Décidant de s’occuper plus tard des sanglots qui provenaient de derrière la porte, Hodgins choisit de rester ainsi encore un peu. Son bien-aimé risquait de se mettre en colère s’il voyait ça, mais il avait bien le droit d’agir ainsi, dans une certaine mesure. Après tout, elle était la chère employée de Claudia Hodgins. D’un ton particulièrement doux, Hodgins demanda :
— Quel est-il, Petite Violet ?
Violet cligna des yeux et leva son regard vers Hodgins. La dernière larme coula de ses yeux.
— Si… et seulement si… un jour vous quittiez la compagnie CH pour faire autre chose…
— Hm.
— …appelez-moi. Peu importe où vous êtes, je viendrai à vous.
— Hm.
— Je pourrai forcément vous être utile… Et même si ce n’est pas le cas, si votre fardeau devient trop lourd, appelez-moi quand vous aurez besoin de quelqu’un pour le porter à votre place. J’accourrai aussitôt.
— Pour de vrai ?
— Oui. Moi aussi, je porterai vos bagages, Président. Vous le savez, n’est-ce pas ? Je suis forte pour ça.

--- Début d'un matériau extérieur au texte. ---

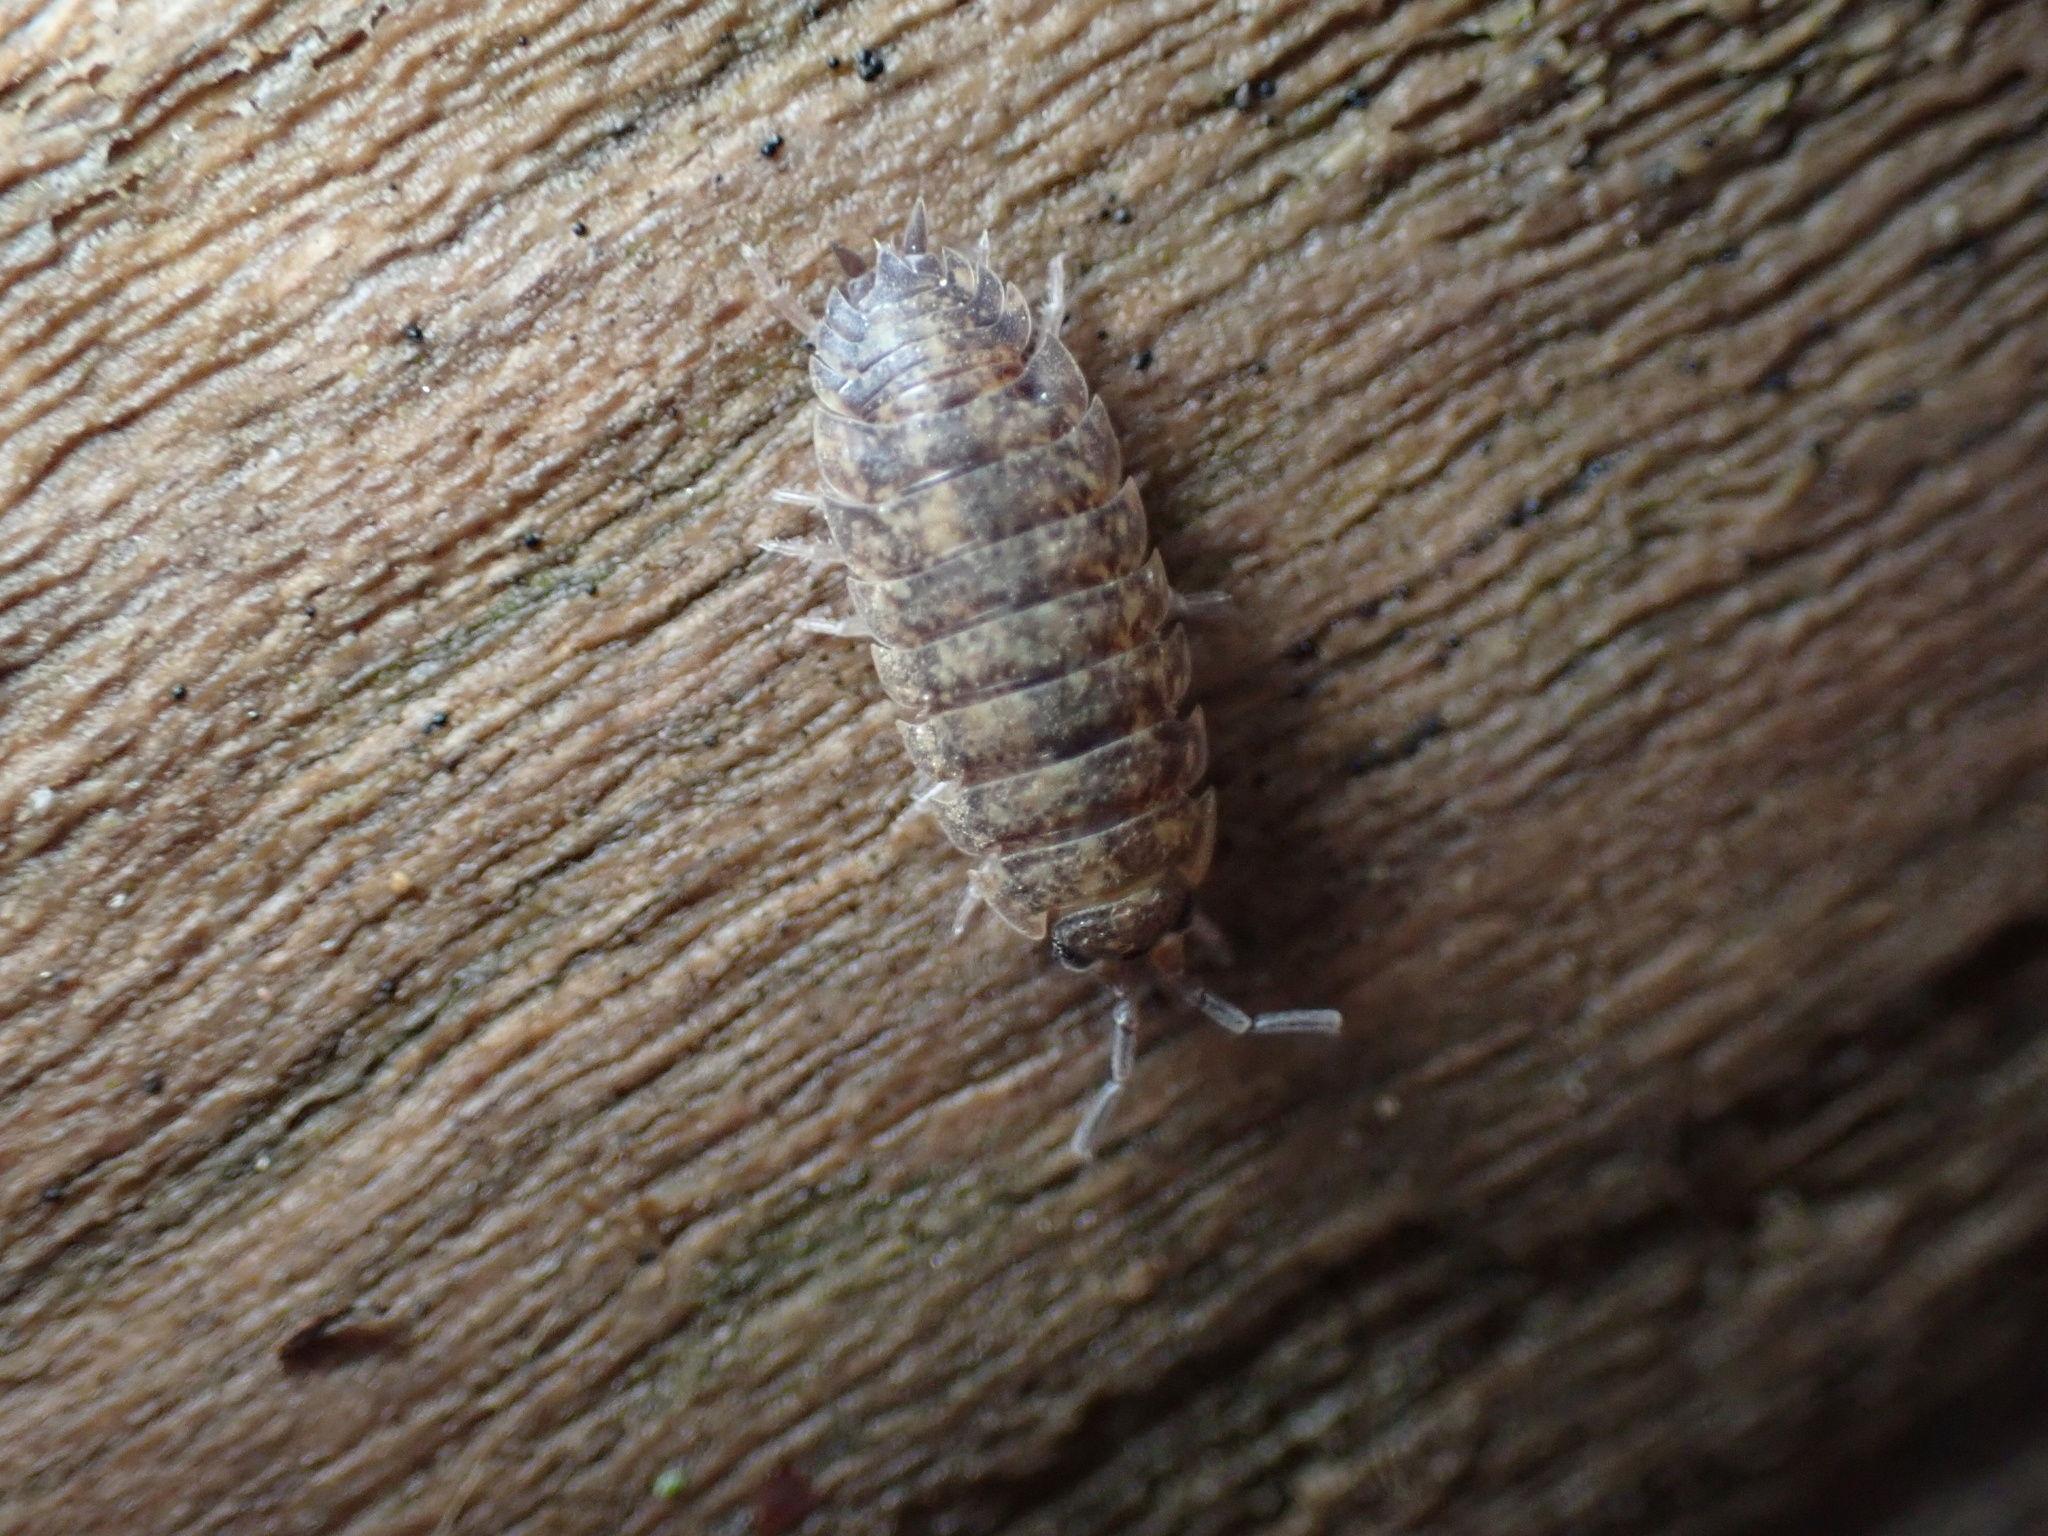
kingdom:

— Huhu, ça, c’est sûr. Un jour, tu comprendras ce que je veux dire par « bagages ». Hé…
Nul n’aurait pu imaginer qu’une simple goutte puisse être le commencement de quelque chose d’aussi grandiose.
Pourtant, avec le temps, elle finirait par revêtir une signification profonde. Si elle venait à tomber encore et encore, elle pourrait tout aussi bien appeler à elle des bénédictions infinies que de cruelles malédictions.
— Salut, moi c’est Hodgins. Et toi, quel est ton nom ?
Silence.
— Cette gamine est vraiment taciturne.
— Elle… n’a pas encore de nom. C’est une orpheline sans éducation. Elle ne sait même pas parler.
— C’est terrible. Elle est si belle en plus. Donne-lui quand même un nom qui soit digne de sa beauté au moins.
— Petite Violet, merci d’être venue jusqu’à moi.